Saved data entries:
========

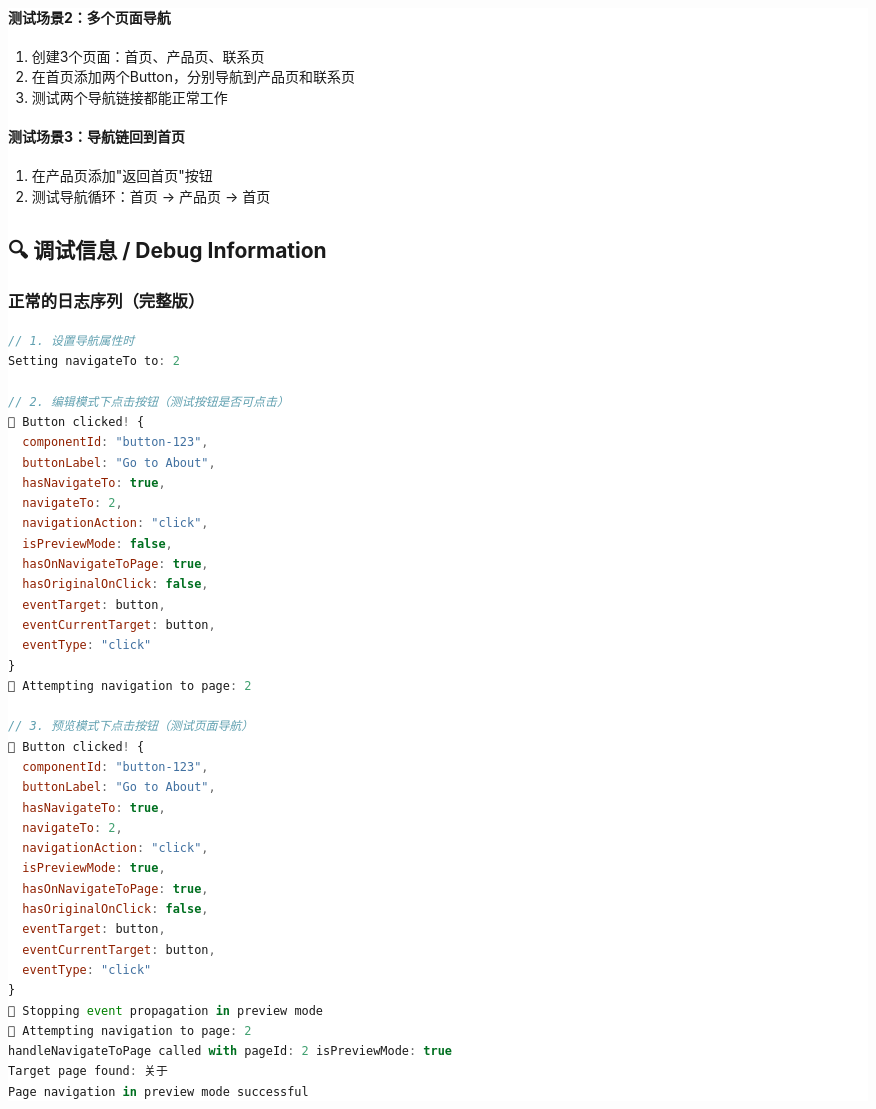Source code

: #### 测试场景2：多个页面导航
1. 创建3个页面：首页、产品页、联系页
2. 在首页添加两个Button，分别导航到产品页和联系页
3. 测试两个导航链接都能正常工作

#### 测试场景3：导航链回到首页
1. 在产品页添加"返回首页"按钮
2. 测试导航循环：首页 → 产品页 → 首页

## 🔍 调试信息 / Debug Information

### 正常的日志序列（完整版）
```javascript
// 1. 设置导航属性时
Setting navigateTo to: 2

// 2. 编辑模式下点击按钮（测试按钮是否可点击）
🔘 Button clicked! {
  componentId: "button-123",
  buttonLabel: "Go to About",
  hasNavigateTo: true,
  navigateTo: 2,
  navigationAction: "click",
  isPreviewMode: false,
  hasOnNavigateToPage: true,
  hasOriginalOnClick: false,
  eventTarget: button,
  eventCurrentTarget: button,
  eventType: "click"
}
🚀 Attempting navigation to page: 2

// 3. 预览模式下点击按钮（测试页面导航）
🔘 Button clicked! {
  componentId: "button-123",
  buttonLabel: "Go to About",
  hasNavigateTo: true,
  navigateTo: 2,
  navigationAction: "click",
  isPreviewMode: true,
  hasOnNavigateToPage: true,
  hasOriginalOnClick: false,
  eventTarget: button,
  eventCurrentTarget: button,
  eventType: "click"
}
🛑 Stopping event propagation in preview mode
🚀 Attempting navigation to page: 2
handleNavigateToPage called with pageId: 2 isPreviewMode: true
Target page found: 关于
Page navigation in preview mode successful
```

========

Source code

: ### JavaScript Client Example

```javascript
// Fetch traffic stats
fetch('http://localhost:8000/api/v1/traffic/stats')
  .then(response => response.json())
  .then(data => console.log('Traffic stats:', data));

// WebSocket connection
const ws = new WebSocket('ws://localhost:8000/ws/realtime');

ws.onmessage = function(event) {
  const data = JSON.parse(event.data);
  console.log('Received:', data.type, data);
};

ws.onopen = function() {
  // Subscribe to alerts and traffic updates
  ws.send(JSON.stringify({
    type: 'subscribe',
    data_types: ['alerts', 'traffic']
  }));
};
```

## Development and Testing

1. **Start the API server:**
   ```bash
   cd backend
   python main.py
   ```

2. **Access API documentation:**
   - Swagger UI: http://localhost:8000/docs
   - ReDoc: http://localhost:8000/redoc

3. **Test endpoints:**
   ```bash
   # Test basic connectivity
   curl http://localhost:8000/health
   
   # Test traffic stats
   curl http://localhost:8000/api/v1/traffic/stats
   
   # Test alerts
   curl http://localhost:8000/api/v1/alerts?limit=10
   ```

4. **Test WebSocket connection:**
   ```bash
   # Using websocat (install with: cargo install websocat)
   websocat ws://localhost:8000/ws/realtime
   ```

========

Task prompt
In the data above, how many lines carry the string "const"? Only the number should be given.

Final answer
2